I don’t think I’ve ever met anyone whose favourite band is The Killers. Considering how prolific their career has been, and how often you’re going to hear Mr. Brightside for the next decade or two, it’s odd to think that they’re a band scraping by on knocking out a handful of party hits and nothing more. Their latest album looks to lay that to rest, and Imploding the Mirage shunts its way into a rather weak release card for this year in music. Another studio offering from the men who dared to ask whether we were humans or dancers, The Killers’ latest attempt brings a muddled, underwhelming mixture of forgettable songs and over-baked commentary on the most obvious of topics.

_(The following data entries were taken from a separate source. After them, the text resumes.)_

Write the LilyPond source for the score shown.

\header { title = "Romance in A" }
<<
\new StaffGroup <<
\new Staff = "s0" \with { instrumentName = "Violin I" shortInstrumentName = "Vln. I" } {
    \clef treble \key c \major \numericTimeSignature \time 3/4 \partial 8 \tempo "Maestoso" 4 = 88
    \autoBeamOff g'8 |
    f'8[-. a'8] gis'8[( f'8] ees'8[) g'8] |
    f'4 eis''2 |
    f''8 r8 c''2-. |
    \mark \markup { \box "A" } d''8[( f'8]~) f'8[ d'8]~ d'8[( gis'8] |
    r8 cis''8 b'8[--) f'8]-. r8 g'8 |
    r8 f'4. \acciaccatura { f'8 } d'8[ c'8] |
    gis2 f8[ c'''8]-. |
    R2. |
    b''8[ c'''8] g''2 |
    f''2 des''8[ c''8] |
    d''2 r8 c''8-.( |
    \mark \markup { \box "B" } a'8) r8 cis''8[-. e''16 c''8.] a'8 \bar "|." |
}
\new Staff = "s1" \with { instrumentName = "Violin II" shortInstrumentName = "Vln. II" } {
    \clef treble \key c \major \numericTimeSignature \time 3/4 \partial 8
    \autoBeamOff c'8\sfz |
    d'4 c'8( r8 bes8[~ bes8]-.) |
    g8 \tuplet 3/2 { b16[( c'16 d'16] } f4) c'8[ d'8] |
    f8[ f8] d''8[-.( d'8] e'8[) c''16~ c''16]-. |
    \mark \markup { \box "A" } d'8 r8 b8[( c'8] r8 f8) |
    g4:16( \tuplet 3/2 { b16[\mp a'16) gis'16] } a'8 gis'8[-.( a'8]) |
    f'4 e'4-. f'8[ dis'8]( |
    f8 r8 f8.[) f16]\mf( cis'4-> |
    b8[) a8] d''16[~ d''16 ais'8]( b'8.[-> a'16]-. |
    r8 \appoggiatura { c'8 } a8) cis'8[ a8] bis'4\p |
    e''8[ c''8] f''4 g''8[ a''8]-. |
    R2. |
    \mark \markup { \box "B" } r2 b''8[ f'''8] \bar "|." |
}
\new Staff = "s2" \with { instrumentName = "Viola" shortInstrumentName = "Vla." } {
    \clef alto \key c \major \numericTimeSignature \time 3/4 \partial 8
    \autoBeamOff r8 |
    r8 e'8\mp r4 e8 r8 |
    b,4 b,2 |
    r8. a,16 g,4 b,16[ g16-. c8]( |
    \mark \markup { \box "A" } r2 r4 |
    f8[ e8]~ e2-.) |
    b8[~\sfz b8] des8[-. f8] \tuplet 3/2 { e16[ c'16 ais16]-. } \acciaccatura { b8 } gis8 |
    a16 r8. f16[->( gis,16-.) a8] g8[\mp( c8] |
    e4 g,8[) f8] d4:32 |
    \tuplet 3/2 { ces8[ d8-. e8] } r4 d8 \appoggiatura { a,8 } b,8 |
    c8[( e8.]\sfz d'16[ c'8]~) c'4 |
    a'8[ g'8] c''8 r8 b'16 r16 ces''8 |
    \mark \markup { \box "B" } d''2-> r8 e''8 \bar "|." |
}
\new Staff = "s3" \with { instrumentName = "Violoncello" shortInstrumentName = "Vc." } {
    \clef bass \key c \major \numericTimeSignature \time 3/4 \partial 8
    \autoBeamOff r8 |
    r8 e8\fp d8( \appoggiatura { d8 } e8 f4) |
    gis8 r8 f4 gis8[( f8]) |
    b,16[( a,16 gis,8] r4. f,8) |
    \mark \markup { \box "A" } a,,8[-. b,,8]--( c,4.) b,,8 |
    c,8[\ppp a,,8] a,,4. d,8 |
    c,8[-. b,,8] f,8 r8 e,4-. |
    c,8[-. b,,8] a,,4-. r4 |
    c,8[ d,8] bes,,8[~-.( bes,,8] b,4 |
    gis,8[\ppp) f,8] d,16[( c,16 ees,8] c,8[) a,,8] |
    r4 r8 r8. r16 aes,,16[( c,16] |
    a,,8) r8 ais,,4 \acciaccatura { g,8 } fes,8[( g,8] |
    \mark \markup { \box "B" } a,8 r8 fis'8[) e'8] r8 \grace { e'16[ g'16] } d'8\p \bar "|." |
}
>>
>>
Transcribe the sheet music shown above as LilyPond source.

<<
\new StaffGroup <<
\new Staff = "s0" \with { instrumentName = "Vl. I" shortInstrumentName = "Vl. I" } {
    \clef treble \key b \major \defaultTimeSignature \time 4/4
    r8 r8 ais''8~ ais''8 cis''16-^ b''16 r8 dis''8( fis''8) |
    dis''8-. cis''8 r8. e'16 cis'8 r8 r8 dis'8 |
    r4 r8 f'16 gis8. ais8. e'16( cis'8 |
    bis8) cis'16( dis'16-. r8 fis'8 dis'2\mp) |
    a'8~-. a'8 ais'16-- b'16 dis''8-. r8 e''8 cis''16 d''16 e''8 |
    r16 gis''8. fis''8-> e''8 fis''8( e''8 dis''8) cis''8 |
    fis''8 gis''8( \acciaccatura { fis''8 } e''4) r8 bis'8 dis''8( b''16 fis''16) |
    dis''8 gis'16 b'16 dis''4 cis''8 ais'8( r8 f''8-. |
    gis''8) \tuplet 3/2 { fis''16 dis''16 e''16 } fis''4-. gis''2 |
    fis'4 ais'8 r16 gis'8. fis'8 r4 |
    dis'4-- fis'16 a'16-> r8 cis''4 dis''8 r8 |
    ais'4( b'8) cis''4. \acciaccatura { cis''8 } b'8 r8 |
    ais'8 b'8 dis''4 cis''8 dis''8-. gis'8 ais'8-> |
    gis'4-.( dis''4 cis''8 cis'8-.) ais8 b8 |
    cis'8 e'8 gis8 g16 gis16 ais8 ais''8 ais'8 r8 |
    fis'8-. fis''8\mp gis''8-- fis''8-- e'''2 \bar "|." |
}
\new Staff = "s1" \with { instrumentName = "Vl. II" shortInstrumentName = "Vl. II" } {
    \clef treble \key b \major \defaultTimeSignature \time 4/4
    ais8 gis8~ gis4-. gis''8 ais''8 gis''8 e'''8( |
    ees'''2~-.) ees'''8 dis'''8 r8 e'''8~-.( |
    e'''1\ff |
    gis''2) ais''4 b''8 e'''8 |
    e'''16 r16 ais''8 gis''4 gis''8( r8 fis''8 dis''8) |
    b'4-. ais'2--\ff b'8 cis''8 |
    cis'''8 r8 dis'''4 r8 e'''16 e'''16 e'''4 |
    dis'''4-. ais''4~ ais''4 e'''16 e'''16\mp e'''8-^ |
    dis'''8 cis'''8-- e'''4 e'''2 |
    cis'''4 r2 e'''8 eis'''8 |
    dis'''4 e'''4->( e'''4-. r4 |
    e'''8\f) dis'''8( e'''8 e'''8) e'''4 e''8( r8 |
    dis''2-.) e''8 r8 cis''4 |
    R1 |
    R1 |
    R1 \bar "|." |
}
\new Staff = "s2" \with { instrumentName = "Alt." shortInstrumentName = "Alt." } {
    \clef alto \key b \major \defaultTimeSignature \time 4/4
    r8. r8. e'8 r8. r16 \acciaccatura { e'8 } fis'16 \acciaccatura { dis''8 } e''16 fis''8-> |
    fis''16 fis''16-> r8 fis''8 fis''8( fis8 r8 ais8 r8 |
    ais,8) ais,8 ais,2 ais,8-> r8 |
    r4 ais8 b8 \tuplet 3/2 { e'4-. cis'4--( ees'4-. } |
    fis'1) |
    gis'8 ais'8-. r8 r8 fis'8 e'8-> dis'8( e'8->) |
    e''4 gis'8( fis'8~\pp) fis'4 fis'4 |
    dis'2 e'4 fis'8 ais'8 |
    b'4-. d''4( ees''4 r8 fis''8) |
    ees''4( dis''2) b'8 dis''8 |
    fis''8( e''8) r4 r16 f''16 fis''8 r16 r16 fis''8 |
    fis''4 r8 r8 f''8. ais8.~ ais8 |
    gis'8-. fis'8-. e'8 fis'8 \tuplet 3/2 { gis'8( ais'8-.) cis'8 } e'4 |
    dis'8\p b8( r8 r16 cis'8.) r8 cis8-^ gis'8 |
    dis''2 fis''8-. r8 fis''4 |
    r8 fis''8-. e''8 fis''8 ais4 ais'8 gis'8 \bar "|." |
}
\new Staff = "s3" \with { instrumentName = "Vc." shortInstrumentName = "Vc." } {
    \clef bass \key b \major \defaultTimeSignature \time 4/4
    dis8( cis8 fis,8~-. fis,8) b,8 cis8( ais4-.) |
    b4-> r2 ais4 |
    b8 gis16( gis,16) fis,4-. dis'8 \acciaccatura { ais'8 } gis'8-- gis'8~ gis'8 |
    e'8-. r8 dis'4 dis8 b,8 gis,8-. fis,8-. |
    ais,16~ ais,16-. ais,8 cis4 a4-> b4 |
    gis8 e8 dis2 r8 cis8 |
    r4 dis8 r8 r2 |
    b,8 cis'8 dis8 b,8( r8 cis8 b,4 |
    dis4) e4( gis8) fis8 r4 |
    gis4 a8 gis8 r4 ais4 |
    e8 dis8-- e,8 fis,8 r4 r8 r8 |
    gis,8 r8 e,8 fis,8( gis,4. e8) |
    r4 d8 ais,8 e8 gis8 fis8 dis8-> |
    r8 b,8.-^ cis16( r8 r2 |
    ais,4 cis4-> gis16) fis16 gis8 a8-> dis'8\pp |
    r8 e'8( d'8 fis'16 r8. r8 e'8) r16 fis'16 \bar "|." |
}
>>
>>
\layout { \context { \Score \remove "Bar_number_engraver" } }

Elements of post-punk revival that their debut album offered up feel present, but muted and faux in the face of more generic-sounding pop tracks. Brandon Flowers’ voice is undeniably impressive, it’s just a shame he doesn’t do all that much with it. He’s not an innovator, he doesn’t offer up a new vocal style, yet has the range to do so. Instead, we’re offered up ten rather banal tracks of unwavering mediocrity. The titular song gestures to the muddled tracks that preceded it with a rather embarrassing pride, as if to smugly accept the feverish applause. It’s nowhere close to interesting or entertaining, never quite finding the balance of their earlier, popular tracks.
A few songs do shine a tad brighter than others, with Blowback leading the charge, even with such simplistic lyrics. Compared with their previous works though, this feels like an album for those few, aforementioned fans. No party hits, no heavy-hitting tunes that are going to be on repeat in clubs, pubs, and bars for years to come. It’s relatively forgetful, which is a shame since I’d assume this is the album The Killers want to point at and argue their artistic importance. But, to be honest, they really aren’t all that important. Two party tunes spread across six albums isn’t the greatest track record available.
Imploding the Mirage reeks of rather generic witticisms, topics covered by the band in their debut. A rare case of a group peaking with their debut record, The Killers aren’t exactly out to impress with this one, an album that feels conceptually void and rather underwhelming. They don’t quite implode the mirage, but they leave a tiny dent in it, which is better than nothing at this stage in their tenure as a band. Maturity doesn’t seem to be on their minds, and as they clatter their way through ten songs, clutching onto their youth, it feels incredibly bleak and clumsy.